Maravilhados, apercebemos-nos de que tudo o que Cristo fez por nós não se esfuma no passado. A Igreja não é nenhum museu, Jesus não é apenas uma figura histórica. Jesus é sempre actual e está sempre presente, agora e aqui, pela força do Espírito Santo. É o Espírito do Ressuscitado, o Espírito que tudo anima: a Palavra, os sacramentos, toda a instituição eclesial. A história da Igreja está cheia de surpresas – são as acções do Espírito Santo! Quantas obras, outrora vivas, se esfumaram e desapareceram para sempre, enquanto que a Igreja continua a pulsar e a levar a vida.

Nalguns lugares, a Igreja poderá parecer cansada; poder-lhe-á faltar entusiasmo apostólico; poderão cair no esquecimento a primazia da adoração, o sentido do sagrado, da fidelidade à doutrina sã e à ordem moral prudente; até pode chegar ao ponto de estas falhas serem consideradas falhas pastorais. E afinal são exactamente o contrário.

Tudo isto são frutos da “mundanização”. Mas, ao mesmo tempo, o Espírito Santo surpreende com flores perfumadas de santidade. Rejuvenesce, refresca, tira as rugas à face da Igreja, no oculto. Assim, no meio da miséria espiritual, vemos jovens que constituem belas famílias ou que se tornam padres e religiosos maravilhosos. Eles reconstituem o corpo da Igreja. Surgem também novas comunidades religiosas que querem ser fiéis, enquanto outras apodrecem interiormente porque também nelas se verifica aquela “mundanização”, contra a qual o Papa Francisco tantas vezes nos adverte.  

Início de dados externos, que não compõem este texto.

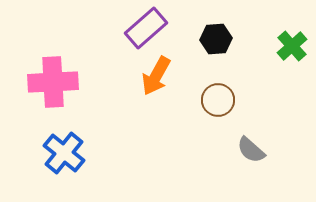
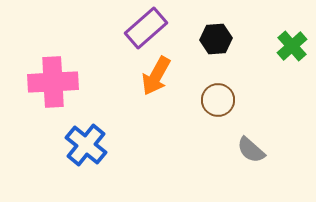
blue cross: moved 22 px right, 8 px up
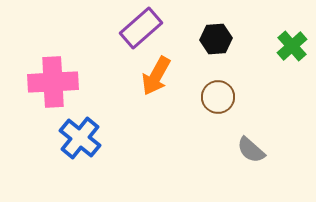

A nossa Fundação AIS tem que saber compreender e distinguir o que é obra do Espírito e o que é obra do mundo. Lembremos-nos: o Pentecostes é uma festa missionária! O medo mantinha os apóstolos cativos no cenáculo. Mas o Espírito abre as portas de par em par e lança os apóstolos para as ruas, para as periferias e para os recantos mais distantes da terra para pregar, baptizar e para anunciar a Palavra de Deus com obras de misericórdia.

Queridos amigos, deixemos-nos cativar pelo sopro do Espírito Santo e deixemos-nos renovar “por dentro”, para podermos agir “para fora” pela Igreja que sofre em tantos dos nossos irmãos e irmãs. Que Maria, noiva do Espírito Santo, nos obtenha o mais elevado dom do céu: o próprio Espírito Santo.